The Mac is dead, long live the Mac

Yesterday my MacBook Pro had to go into the Genius Bar at the local Apple store due to a dead SuperDrive. This was the fourth visit in the nine months I’ve had it, not to mention it’s initial delivery troubles (a month to arrive as it circled the country). Needless to say I wasn’t happy when I took it in, I rely on this machine for my work.

The Genius took a look at the machine, confirmed the drive was dead, pulled up its service history and then excused himself to talk to the manager. Five minutes later and I was offered a brand new machine, albeit with a wait while it was ordered.

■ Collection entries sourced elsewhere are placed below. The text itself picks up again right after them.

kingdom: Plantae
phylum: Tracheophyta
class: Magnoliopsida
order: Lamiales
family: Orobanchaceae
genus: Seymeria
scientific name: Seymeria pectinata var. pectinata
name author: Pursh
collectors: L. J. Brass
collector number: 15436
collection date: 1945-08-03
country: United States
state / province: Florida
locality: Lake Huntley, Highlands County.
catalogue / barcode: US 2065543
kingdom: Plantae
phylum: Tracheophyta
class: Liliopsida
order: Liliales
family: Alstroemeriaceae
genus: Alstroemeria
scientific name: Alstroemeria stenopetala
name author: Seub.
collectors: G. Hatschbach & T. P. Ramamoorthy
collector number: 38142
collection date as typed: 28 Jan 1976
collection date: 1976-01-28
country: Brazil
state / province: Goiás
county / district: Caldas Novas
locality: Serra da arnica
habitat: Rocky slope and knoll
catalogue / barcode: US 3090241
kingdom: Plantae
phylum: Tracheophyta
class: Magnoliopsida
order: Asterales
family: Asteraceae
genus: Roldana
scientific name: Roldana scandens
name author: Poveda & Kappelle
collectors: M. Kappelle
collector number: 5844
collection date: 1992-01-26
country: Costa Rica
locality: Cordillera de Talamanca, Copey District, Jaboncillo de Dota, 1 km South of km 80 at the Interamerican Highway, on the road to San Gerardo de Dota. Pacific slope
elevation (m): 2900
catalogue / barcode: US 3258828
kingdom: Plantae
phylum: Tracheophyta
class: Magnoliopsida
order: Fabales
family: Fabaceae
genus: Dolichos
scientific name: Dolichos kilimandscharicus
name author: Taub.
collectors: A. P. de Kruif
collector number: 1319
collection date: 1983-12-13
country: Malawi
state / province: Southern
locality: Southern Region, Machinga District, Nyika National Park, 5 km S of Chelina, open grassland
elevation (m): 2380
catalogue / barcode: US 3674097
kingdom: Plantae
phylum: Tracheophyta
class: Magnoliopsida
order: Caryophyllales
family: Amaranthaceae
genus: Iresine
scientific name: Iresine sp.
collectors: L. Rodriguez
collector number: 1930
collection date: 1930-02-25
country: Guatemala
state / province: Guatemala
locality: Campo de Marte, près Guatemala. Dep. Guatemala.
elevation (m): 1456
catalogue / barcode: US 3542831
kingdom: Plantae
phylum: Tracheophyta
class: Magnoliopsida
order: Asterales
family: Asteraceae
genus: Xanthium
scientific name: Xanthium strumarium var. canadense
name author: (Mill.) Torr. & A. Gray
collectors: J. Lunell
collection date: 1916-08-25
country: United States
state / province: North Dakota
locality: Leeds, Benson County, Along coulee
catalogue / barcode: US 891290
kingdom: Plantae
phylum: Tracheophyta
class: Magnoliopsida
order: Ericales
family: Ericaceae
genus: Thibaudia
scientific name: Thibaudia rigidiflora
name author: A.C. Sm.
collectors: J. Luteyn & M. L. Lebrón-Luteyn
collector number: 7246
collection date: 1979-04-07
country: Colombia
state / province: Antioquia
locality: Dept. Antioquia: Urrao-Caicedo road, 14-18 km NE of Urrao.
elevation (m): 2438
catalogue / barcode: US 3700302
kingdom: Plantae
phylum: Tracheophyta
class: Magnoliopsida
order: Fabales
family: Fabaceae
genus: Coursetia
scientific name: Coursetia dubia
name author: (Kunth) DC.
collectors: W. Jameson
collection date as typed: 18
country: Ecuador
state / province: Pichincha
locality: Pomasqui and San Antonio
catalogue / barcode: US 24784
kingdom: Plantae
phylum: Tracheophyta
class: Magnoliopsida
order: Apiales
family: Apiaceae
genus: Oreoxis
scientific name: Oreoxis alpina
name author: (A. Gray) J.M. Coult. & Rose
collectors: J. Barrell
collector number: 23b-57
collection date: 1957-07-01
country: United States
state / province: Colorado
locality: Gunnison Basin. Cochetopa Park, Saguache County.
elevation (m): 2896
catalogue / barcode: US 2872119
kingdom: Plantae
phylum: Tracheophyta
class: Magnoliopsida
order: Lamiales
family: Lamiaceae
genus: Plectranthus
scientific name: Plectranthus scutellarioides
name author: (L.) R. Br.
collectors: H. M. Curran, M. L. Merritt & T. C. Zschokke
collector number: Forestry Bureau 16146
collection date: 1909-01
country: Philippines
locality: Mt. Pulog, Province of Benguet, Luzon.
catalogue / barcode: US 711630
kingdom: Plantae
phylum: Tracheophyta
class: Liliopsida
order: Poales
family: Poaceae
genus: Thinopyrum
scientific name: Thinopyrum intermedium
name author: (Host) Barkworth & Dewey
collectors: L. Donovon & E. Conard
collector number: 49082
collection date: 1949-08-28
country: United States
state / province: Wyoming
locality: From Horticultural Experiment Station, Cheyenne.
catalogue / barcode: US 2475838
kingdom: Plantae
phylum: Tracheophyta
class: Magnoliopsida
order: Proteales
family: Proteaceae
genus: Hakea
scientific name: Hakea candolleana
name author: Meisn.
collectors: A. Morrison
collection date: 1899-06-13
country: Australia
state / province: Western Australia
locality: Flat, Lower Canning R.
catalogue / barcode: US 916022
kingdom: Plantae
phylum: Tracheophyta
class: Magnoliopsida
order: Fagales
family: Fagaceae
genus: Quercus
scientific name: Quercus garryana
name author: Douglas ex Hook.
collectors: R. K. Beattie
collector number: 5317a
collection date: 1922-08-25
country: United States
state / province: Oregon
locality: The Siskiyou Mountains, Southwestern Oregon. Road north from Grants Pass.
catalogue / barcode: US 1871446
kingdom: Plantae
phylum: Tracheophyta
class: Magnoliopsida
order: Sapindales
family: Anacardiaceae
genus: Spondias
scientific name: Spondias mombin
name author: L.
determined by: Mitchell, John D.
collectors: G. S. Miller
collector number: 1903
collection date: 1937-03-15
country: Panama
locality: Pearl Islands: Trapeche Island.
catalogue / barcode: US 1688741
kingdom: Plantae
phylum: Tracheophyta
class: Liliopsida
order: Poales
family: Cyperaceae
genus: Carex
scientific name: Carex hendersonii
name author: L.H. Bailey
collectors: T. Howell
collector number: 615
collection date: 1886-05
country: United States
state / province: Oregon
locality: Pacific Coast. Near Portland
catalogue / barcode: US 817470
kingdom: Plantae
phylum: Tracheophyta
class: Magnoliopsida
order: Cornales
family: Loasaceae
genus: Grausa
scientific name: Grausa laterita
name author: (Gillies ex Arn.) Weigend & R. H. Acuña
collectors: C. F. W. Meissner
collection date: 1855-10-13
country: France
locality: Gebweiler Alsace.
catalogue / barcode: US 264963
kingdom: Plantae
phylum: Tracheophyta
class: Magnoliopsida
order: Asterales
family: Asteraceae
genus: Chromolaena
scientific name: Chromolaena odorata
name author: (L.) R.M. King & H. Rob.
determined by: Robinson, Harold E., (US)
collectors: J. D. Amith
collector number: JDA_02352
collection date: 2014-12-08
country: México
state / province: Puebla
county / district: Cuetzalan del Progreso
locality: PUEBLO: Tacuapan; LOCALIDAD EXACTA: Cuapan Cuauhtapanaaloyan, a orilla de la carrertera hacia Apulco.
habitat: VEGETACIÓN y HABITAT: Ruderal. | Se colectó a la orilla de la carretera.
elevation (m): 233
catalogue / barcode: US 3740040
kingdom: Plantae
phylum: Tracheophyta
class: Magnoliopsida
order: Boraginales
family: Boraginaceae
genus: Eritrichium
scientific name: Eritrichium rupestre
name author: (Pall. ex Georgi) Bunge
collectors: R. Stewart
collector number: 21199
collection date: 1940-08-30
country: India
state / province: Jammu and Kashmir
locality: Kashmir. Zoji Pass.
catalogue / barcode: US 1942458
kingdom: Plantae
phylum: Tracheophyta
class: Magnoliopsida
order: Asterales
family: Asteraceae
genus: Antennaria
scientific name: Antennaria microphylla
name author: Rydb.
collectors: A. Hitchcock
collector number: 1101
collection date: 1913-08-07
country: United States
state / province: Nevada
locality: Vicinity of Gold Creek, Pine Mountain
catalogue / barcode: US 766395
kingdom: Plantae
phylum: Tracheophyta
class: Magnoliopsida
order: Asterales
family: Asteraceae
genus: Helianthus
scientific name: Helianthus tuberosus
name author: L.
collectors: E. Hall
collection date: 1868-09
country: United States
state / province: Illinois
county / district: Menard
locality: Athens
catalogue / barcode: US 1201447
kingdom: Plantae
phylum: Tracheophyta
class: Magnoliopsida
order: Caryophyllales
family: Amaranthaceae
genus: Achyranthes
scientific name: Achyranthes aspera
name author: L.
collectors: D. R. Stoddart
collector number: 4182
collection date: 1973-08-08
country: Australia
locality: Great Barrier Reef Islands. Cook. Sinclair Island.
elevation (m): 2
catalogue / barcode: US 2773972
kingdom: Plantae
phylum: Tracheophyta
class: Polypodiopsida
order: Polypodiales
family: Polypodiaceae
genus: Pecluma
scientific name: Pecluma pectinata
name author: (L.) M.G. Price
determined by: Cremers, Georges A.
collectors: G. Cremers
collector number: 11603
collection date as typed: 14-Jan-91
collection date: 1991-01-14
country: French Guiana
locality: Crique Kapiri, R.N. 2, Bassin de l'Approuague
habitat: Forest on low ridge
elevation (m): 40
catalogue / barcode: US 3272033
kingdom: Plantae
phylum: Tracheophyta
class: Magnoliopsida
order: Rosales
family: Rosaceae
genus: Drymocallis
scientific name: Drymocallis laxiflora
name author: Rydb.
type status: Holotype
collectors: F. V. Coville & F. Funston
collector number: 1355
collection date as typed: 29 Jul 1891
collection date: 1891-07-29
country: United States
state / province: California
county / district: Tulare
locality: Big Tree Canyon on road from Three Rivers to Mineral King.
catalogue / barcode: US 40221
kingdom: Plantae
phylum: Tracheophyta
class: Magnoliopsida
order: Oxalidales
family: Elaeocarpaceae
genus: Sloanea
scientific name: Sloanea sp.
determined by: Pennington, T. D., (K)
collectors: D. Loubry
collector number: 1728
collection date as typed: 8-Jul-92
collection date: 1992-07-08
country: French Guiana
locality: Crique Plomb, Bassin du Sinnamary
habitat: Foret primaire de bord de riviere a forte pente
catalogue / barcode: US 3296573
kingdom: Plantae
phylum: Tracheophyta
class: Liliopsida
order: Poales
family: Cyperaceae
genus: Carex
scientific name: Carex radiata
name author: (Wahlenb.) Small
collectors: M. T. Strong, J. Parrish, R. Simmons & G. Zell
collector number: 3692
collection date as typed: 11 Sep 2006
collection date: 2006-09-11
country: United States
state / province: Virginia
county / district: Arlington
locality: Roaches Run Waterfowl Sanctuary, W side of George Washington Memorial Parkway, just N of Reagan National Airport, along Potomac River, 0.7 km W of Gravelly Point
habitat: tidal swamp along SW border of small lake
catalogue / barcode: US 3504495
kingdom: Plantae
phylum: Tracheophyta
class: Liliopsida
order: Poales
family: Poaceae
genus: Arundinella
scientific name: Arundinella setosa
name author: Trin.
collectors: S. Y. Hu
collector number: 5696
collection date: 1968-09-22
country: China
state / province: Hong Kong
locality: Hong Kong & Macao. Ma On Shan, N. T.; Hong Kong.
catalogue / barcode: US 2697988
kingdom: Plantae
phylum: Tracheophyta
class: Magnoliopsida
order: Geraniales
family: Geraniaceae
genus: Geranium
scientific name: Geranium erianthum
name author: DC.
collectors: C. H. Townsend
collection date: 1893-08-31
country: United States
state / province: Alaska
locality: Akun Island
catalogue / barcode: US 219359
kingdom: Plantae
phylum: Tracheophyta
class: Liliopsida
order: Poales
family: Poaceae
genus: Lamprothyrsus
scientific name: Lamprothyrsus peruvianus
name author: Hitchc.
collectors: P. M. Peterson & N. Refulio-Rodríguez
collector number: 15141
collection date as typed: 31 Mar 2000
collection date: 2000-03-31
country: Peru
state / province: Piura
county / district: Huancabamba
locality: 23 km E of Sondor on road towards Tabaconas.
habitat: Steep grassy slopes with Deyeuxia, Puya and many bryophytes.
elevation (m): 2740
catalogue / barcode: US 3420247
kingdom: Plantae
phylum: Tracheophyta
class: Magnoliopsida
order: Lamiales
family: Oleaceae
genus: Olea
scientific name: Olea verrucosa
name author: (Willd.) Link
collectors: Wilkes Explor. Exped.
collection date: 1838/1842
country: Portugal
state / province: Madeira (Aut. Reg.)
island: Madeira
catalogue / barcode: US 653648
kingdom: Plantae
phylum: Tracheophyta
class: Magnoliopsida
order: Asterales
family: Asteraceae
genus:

The measure of a company is not in their sales or marketing, but customer service. Apple acknowledge that their machines fail, just like every other manufacturer. But if I had taken this machine in to PC World I would have fought for an hour just to prove I’d bought it from them, then they’d say it was out of warranty, then they’d replace it but charge me to move data across. Apple do their utmost to fix your machine first and foremost and when that fails swap it out completely for you. No muss, no fuss.

It’s going to be a pain living without a machine for however long my new one takes to arrive, but at least in the meantime I’m writing blog posts and telling people how courteously Apple replaced it rather than bitching and moaning at another poor example of customer service in the UK.